Several thousand satellites currently orbit our planet. Without them, everything on Earth would be different: from communications satellites, which provide Internet or live TV broadcasts, to navigation satellites, which ensure that we always reach our destinations safely on land, in the air or by sea. Satellite data is immensely important for us and will continue to play an increasingly important role moving forward. It supports us in important areas such as climate research, environmental monitoring, disaster prevention, agriculture and also in the optimization of business processes.
Most wind farms off the German North Sea and Baltic Sea coasts are located in the open sea, more than 100 nautical miles from land. By combining wireless cellular and satellite network technologies, it is possible to enable communications services adapted to user needs. However, satelliltes can also support wind-farm planning.
To efficiently implement digitization of business processes, a combination of state-of-the-art software architecture, smart sensors and satellite data, warehouse and transport management software with intuitive user interface and automatic planning processes in real time for the entire intralogistics can be perfect adapted to you.
In addition to navigation systems, the Automatic Identification System (AIS) is also a satellite-based application. AIS messages include a unique identifier as well as positioning, course and speed data together with many other types of information and are exchanged between ships so that captains can plan their routes ahead and avoid collisions at sea.
Earth observation can also ensure greater safety in the rail industry. For example, satellite monitoring of tracks can detect fallen trees at an early stage. Satellite data can also help in the planning of construction projects or in monitoring the communications infrastructure. The goal is always to ensure the most efficient rail operations possible.
Climate change is one of the greatest challenges facing humanity in the 21st century. Satellite data helps to track important climate indicators, such as heat islands in cities, green areas, forest cover, vegetation types, surface reflectivity (albedo), heat distribution, fire hazards, cold air flows and much more. As well as this, the use of satellite data through simulation (for example, of an urban area) allows past and future climate strategies to be evaluated and benchmarked.
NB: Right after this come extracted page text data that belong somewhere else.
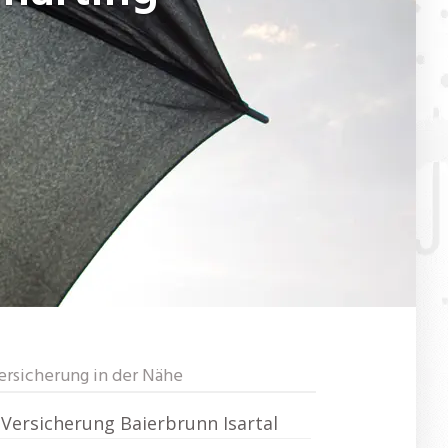
ersicherung in der Nähe
Versicherung Baierbrunn Isartal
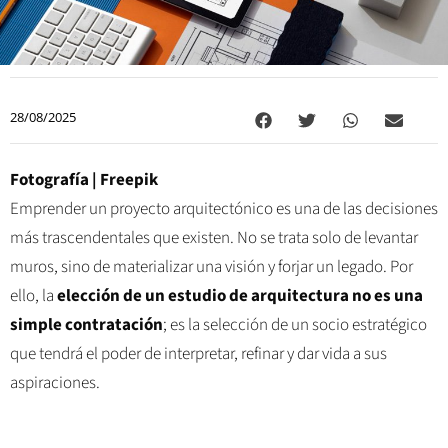
28/08/2025
Fotografía | Freepik
Emprender un proyecto arquitectónico es una de las decisiones
más trascendentales que existen. No se trata solo de levantar
muros, sino de materializar una visión y forjar un legado. Por
ello, la
elección de un estudio de arquitectura no es una
simple contratación
; es la selección de un socio estratégico
que tendrá el poder de interpretar, refinar y dar vida a sus
aspiraciones.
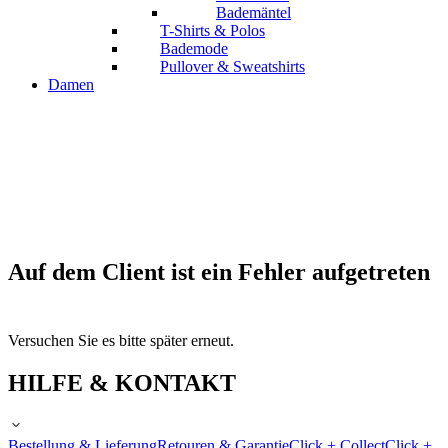
Bademäntel
T-Shirts & Polos
Bademode
Pullover & Sweatshirts
Damen
Auf dem Client ist ein Fehler aufgetreten
Versuchen Sie es bitte später erneut.
HILFE & KONTAKT
Bestellung & Lieferung
Retouren & Garantie
Click + Collect
Click +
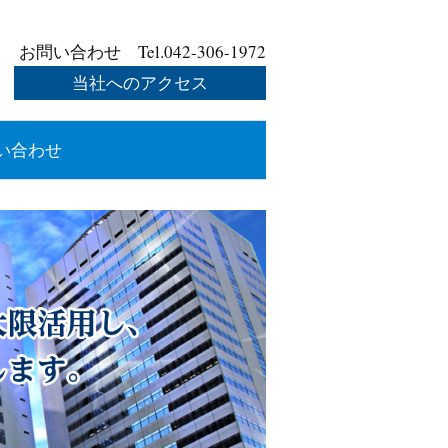
お問い合わせ Tel.042-306-1972
当社へのアクセス
い合わせ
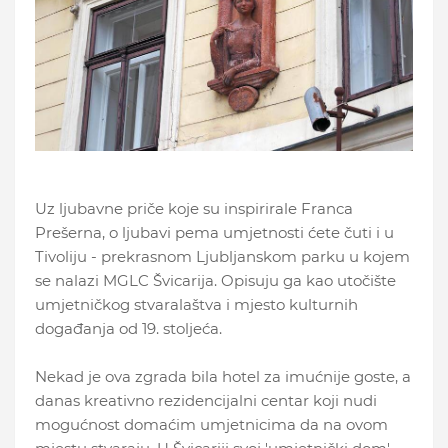
Uz ljubavne priče koje su inspirirale Franca
Prešerna, o ljubavi pema umjetnosti ćete čuti i u
Tivoliju - prekrasnom Ljubljanskom parku u kojem
se nalazi MGLC Švicarija. Opisuju ga kao utočište
umjetničkog stvaralaštva i mjesto kulturnih
događanja od 19. stoljeća.
Nekad je ova zgrada bila hotel za imućnije goste, a
danas kreativno rezidencijalni centar koji nudi
mogućnost domaćim umjetnicima da na ovom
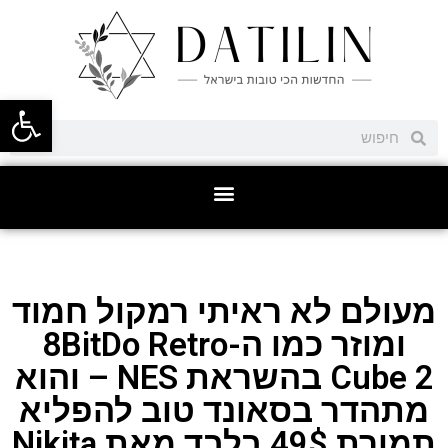
פתח סרגל
מעולם לא ראיתי רמקול חמוד
ומוזר כמו ה-8BitDo Retro
Cube 2 בהשראת NES – והוא
מתהדר בסאונד טוב להפליא
תמורת 49$ בלבד מאת Nikita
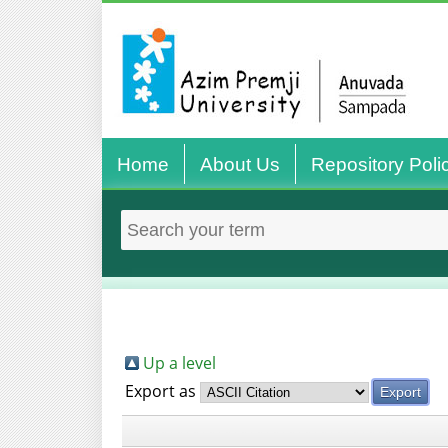
Home
About Us
Repository Poli
Up a level
Export as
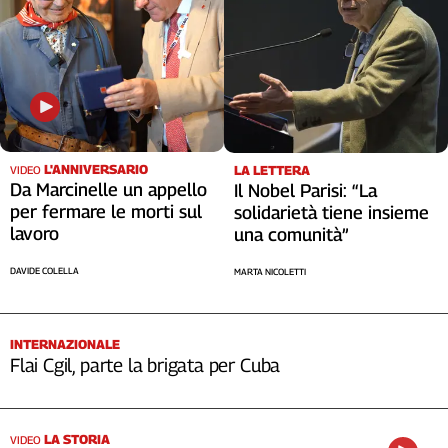
L'ANNIVERSARIO
LA LETTERA
VIDEO
Da Marcinelle un appello
Il Nobel Parisi: “La
per fermare le morti sul
solidarietà tiene insieme
lavoro
una comunità”
DAVIDE COLELLA
MARTA NICOLETTI
INTERNAZIONALE
Flai Cgil, parte la brigata per Cuba
LA STORIA
VIDEO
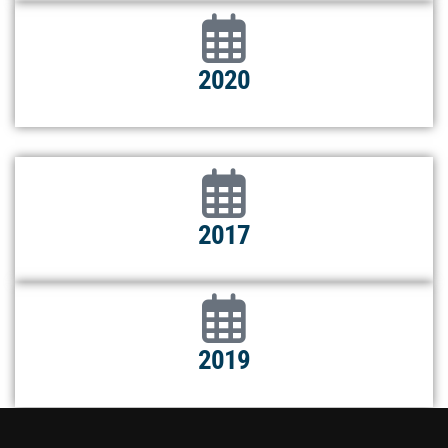
2020
2017
2019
With the help of LogTwin, all your intralogistics processes can be mapped digitally in 3D in real time and there is no need to scan goods movements at all. You no longer need to use a sheet of paper - neither for marking the goods nor for managing them. The system knows at all times where your goods are located, thus reducing search times on the premises to zero - both inside and outside. Storage areas can be flexibly processed at any time, storage scenarios can be periodically pre-planned automatically and transport orders can be created automatically. Transform your intralogistics with OHB LogTwin.
Europe's metropolises are increasingly suffering from the consequences of climate change. In particular, prolonged heat waves pose a threat to the health of the population. To counter this threat, it is important to understand its causes and identify suitable countermeasures in good time. Against this background, the EU is funding the project "Next Generation City Climate Services Using Advanced Weather Models and Emerging Data Sources", in short: CityCLIM, in the Horizon 2020 program. The aim of the project is to develop a cloud-based data platform that provides various weather and climate services specifically for cities based on data from weather models, earth observation and ground measurements. Implementation is being carried out by a consortium of companies in collaboration with scientific working groups and four selected European model cities.
The SMART2-Project takes a holistic approach to autonomous obstacle detection (OD&TID) for rail traffic and includes areas behind a curve, embankment, tunnels and other elements that block the train's view of the tracks. The cloud solution integrates three OD&TID subsystems and suggests a final decision on possible train control measures. The recorded data is processed locally, and the OD&TID subsystems finally inform (as the core of the cloud service) the Decision Support System about possible obstacles and intrusions into the fields of view. In doing so, the SMART2 platform will be flexible and open to the connection of additional OD&TID modules based on future technologies. The SMART2 project aims to develop a working prototype of the envisaged holistic OD&TDI, which will be evaluated in various real railroad application scenarios.
The objective of this project is to identify, characterize and assess the technical feasibility and economic viability of services around the "port of the future" that can benefit from the use of space-based data. This includes the technical feasibility and economic viability of satellite-based services and solutions related to the development of the port ecosystem, as well as the identification of technical and economic risks related to the implementation of such services, including possible mitigation measures. Furthermore, the involvement of customers and other relevant users and stakeholders for these services, the business model for the provision of the proposed services, and a roadmap to identify the necessary actions and people to be involved for implementation and commercial expansion play an important role. To provide the required services, space-based data will be combined with other data sets such as aerial imagery (for example, collected with remotely piloted aircraft systems), local data, and data from other sources (e.g., statistics, maps).
During the construction phase of an offshore wind farm, several hundred workers are working at sea on multiple vessels and platforms: installation vessels, tugs, supply vessels, cable vessels, etc. All vessels need to communicate and exchange information with their shore-based offices to coordinate the ongoing work and ensure that all activities are carried out according to plan.
The Com4Offshore approach provides users with the technically and economically optimal solution, regardless of their location, by combining cellular, mobile and satellite network technologies. This enables access for standard devices such as smartphones, tablets and notebooks with seamless coverage of the relevant offshore construction areas and with communications services adapted to user needs.